**WHAT YOU ARE ASKED TO DO**
Return the listing exactly as it appears, but strip out the images.

═════ RECORD EXCERPTS ═════

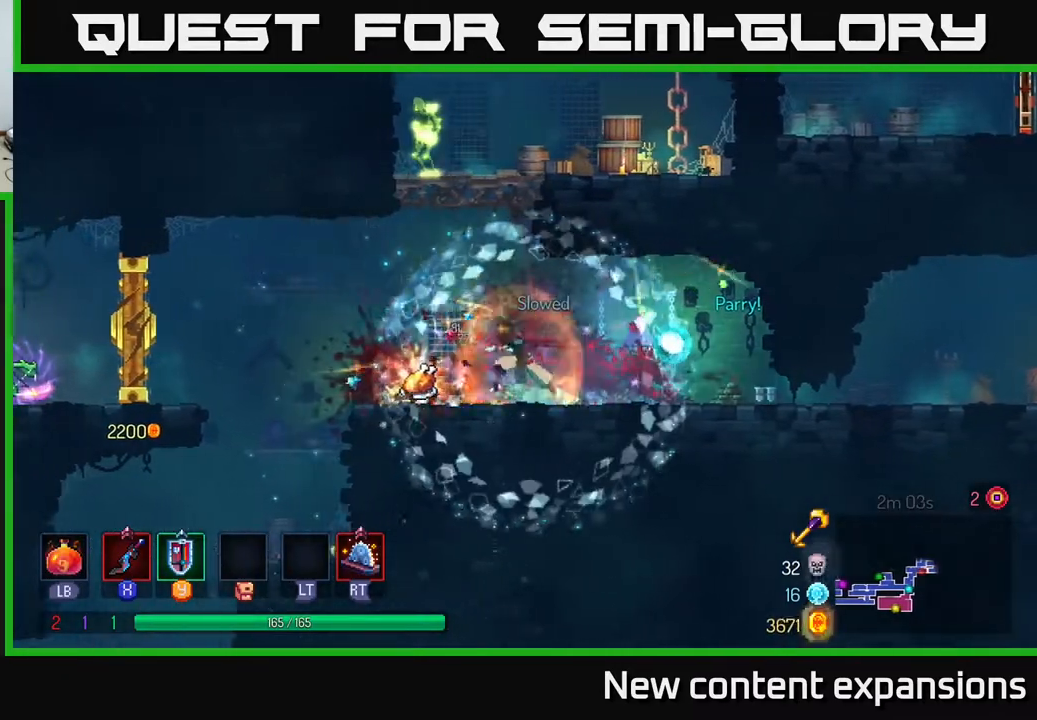
{"buttons": ["R1"], "left_stick": "center", "right_stick": "center", "events": [[133, "R1", "down"], [200, "DPAD_LEFT", "up"]]}
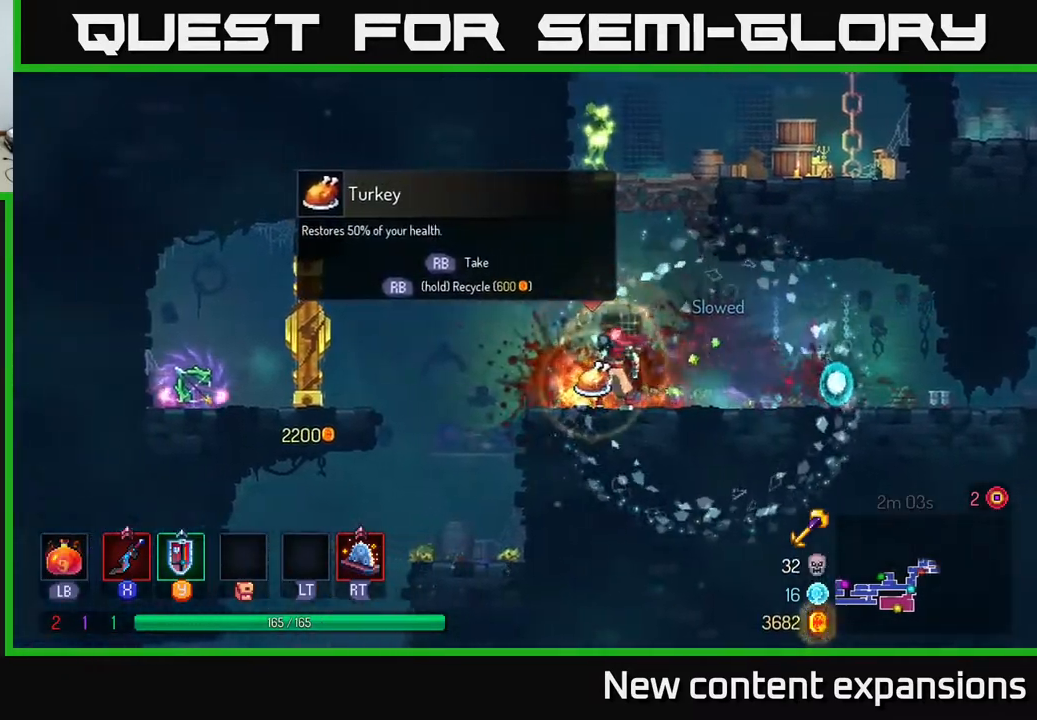
{"buttons": ["R1"], "left_stick": "center", "right_stick": "center", "events": []}
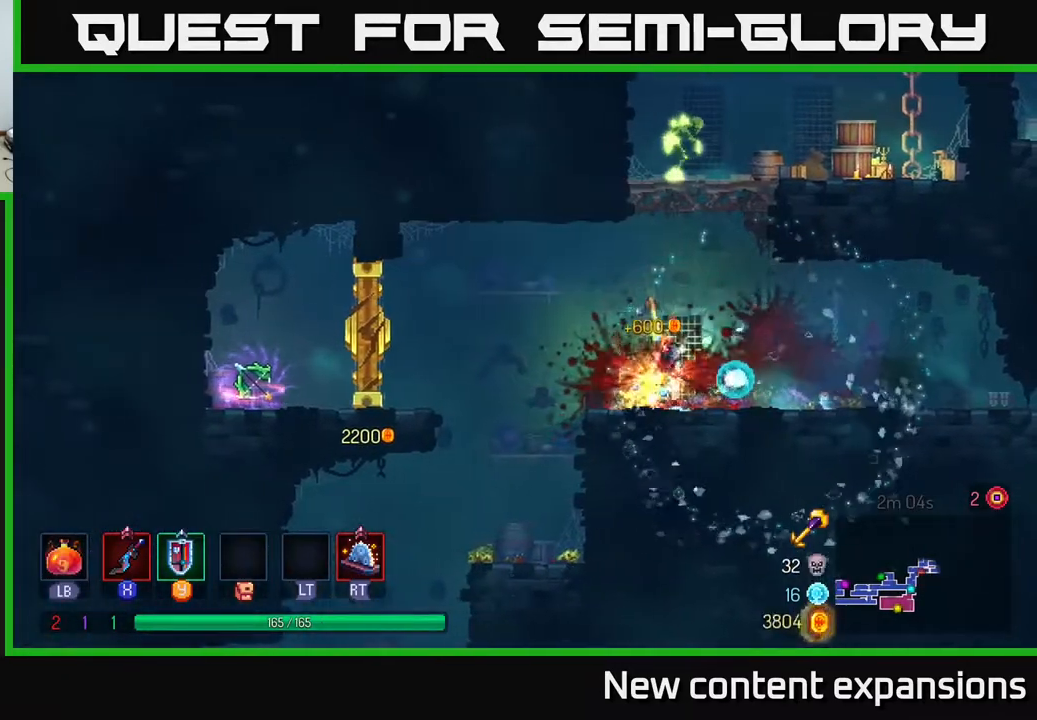
{"buttons": ["X", "DPAD_RIGHT"], "left_stick": "center", "right_stick": "center", "events": [[83, "R1", "up"], [100, "A", "down"], [167, "A", "up"], [250, "A", "down"], [350, "DPAD_RIGHT", "down"], [367, "A", "up"], [433, "A", "down"], [467, "X", "down"], [500, "A", "up"]]}
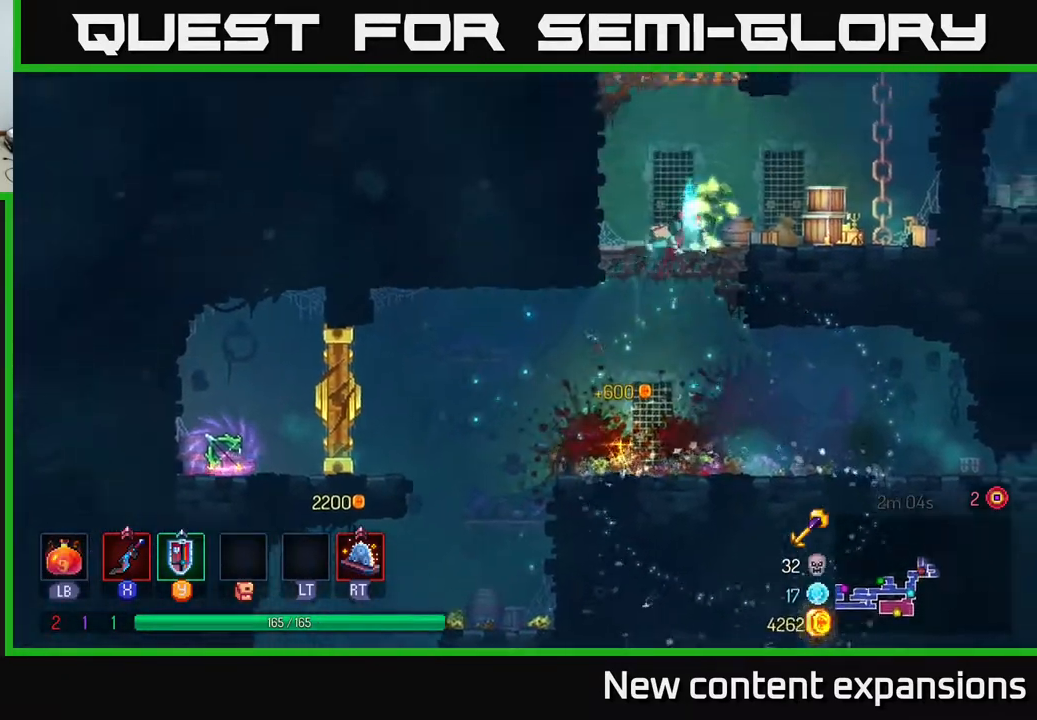
{"buttons": ["X"], "left_stick": "center", "right_stick": "center", "events": [[33, "X", "up"], [67, "DPAD_RIGHT", "up"], [233, "X", "down"], [350, "X", "up"], [433, "X", "down"]]}
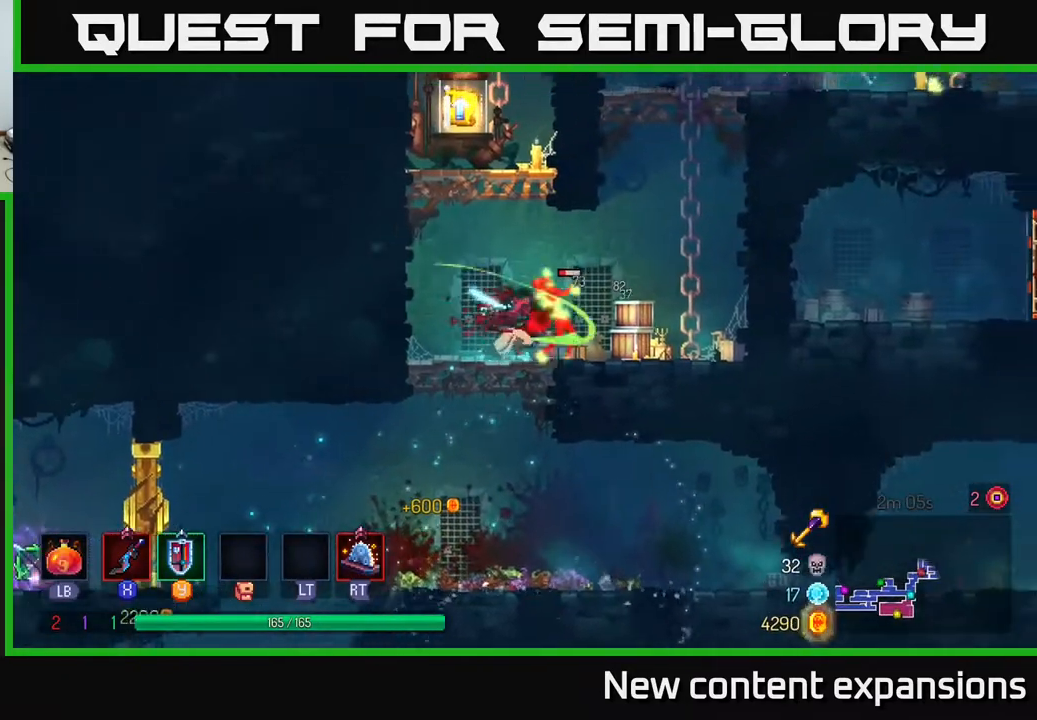
{"buttons": [], "left_stick": "center", "right_stick": "center", "events": [[50, "X", "up"], [200, "X", "down"], [317, "X", "up"]]}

═════

**TASK SOLUTION**
{"buttons": ["R1"], "left_stick": "center", "right_stick": "center", "events": [[133, "R1", "down"], [200, "DPAD_LEFT", "up"]]}
{"buttons": ["R1"], "left_stick": "center", "right_stick": "center", "events": []}
{"buttons": ["X", "DPAD_RIGHT"], "left_stick": "center", "right_stick": "center", "events": [[83, "R1", "up"], [100, "A", "down"], [167, "A", "up"], [250, "A", "down"], [350, "DPAD_RIGHT", "down"], [367, "A", "up"], [433, "A", "down"], [467, "X", "down"], [500, "A", "up"]]}
{"buttons": ["X"], "left_stick": "center", "right_stick": "center", "events": [[33, "X", "up"], [67, "DPAD_RIGHT", "up"], [233, "X", "down"], [350, "X", "up"], [433, "X", "down"]]}
{"buttons": [], "left_stick": "center", "right_stick": "center", "events": [[50, "X", "up"], [200, "X", "down"], [317, "X", "up"]]}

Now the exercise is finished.